*** The data Section Begins ***
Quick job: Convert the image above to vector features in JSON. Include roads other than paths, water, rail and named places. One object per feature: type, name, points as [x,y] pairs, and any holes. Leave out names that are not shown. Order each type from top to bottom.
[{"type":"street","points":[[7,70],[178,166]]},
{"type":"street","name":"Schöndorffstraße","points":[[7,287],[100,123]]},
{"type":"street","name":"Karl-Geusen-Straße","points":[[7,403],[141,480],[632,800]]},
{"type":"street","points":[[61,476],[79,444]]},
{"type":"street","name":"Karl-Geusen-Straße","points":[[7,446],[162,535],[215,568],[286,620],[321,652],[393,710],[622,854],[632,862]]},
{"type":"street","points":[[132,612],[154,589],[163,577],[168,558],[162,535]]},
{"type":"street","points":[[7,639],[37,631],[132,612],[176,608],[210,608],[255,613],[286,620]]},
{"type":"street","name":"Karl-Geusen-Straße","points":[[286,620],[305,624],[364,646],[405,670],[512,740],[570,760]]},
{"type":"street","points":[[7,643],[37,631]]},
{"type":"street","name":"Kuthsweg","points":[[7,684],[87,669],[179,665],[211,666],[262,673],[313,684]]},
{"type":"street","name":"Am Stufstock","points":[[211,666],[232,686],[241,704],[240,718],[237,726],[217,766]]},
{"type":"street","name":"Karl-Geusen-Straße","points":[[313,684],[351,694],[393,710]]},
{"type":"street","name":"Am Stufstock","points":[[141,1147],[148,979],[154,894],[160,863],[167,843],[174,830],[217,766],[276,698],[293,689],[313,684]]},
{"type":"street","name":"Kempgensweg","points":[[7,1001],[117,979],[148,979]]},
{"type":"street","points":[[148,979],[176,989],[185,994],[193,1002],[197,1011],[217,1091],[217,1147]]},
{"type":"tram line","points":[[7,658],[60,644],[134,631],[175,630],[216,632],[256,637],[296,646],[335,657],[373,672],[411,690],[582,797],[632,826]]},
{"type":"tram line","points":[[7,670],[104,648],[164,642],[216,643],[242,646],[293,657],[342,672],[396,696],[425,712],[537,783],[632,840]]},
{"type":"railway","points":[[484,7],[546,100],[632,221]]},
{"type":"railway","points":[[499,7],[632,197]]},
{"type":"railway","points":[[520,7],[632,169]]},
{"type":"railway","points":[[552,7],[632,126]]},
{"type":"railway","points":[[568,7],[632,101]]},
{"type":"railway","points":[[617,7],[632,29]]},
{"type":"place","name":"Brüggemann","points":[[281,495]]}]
*** The data Section Ends ***
### Task requirements
Restating all of the data exactly is the whole task.

### Your solution
Quick job: Convert the image above to vector features in JSON. Include roads other than paths, water, rail and named places. One object per feature: type, name, points as [x,y] pairs, and any holes. Leave out names that are not shown. Order each type from top to bottom.
[{"type":"street","points":[[7,70],[178,166]]},
{"type":"street","name":"Schöndorffstraße","points":[[7,287],[100,123]]},
{"type":"street","name":"Karl-Geusen-Straße","points":[[7,403],[141,480],[632,800]]},
{"type":"street","points":[[61,476],[79,444]]},
{"type":"street","name":"Karl-Geusen-Straße","points":[[7,446],[162,535],[215,568],[286,620],[321,652],[393,710],[622,854],[632,862]]},
{"type":"street","points":[[132,612],[154,589],[163,577],[168,558],[162,535]]},
{"type":"street","points":[[7,639],[37,631],[132,612],[176,608],[210,608],[255,613],[286,620]]},
{"type":"street","name":"Karl-Geusen-Straße","points":[[286,620],[305,624],[364,646],[405,670],[512,740],[570,760]]},
{"type":"street","points":[[7,643],[37,631]]},
{"type":"street","name":"Kuthsweg","points":[[7,684],[87,669],[179,665],[211,666],[262,673],[313,684]]},
{"type":"street","name":"Am Stufstock","points":[[211,666],[232,686],[241,704],[240,718],[237,726],[217,766]]},
{"type":"street","name":"Karl-Geusen-Straße","points":[[313,684],[351,694],[393,710]]},
{"type":"street","name":"Am Stufstock","points":[[141,1147],[148,979],[154,894],[160,863],[167,843],[174,830],[217,766],[276,698],[293,689],[313,684]]},
{"type":"street","name":"Kempgensweg","points":[[7,1001],[117,979],[148,979]]},
{"type":"street","points":[[148,979],[176,989],[185,994],[193,1002],[197,1011],[217,1091],[217,1147]]},
{"type":"tram line","points":[[7,658],[60,644],[134,631],[175,630],[216,632],[256,637],[296,646],[335,657],[373,672],[411,690],[582,797],[632,826]]},
{"type":"tram line","points":[[7,670],[104,648],[164,642],[216,643],[242,646],[293,657],[342,672],[396,696],[425,712],[537,783],[632,840]]},
{"type":"railway","points":[[484,7],[546,100],[632,221]]},
{"type":"railway","points":[[499,7],[632,197]]},
{"type":"railway","points":[[520,7],[632,169]]},
{"type":"railway","points":[[552,7],[632,126]]},
{"type":"railway","points":[[568,7],[632,101]]},
{"type":"railway","points":[[617,7],[632,29]]},
{"type":"place","name":"Brüggemann","points":[[281,495]]}]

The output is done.